DATASET EXTRACT:

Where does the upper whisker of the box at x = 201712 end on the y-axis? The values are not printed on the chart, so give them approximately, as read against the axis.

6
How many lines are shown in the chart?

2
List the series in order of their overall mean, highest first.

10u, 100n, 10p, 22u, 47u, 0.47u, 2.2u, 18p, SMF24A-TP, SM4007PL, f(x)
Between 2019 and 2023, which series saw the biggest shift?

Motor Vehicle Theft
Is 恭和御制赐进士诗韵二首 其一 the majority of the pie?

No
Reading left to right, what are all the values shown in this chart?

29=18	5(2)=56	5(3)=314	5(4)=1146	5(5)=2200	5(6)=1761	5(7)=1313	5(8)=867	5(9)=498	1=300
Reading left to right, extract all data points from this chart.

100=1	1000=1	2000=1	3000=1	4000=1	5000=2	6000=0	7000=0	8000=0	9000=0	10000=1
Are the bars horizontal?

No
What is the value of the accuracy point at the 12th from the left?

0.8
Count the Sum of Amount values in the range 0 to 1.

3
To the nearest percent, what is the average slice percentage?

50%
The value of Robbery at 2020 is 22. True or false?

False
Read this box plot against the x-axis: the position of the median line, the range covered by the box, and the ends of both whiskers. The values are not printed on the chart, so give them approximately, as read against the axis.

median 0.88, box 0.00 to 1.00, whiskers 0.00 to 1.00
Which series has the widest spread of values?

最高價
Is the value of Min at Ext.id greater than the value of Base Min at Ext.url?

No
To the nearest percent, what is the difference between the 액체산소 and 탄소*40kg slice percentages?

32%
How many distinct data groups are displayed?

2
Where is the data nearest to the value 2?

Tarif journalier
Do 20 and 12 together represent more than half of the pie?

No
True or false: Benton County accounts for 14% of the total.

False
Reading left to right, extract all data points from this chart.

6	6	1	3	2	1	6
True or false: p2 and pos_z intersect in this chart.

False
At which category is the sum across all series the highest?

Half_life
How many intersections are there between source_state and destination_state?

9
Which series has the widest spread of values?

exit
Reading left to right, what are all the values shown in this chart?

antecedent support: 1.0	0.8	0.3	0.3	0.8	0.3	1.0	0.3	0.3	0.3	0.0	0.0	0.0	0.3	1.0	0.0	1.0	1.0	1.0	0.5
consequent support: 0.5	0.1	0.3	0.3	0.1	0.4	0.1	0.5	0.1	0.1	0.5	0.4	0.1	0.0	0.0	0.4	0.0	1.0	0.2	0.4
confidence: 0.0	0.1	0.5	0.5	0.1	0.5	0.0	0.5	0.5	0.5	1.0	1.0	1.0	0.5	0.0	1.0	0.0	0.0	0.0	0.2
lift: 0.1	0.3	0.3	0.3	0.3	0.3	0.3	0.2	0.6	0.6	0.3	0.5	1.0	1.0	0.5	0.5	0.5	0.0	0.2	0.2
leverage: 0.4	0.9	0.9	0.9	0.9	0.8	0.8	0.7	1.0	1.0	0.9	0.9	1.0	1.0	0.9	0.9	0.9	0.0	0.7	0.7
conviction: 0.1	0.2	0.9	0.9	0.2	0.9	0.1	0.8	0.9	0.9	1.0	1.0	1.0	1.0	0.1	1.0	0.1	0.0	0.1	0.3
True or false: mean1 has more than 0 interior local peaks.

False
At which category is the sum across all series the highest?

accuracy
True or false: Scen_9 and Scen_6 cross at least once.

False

REQUIREMENT:
Which lines of the material above contain the word "Where"? Report each of them, counting a match only when the case is the same.

TASK ANSWER:
Where does the upper whisker of the box at x = 201712 end on the y-axis? The values are not printed on the chart, so give them approximately, as read against the axis.
Where is the data nearest to the value 2?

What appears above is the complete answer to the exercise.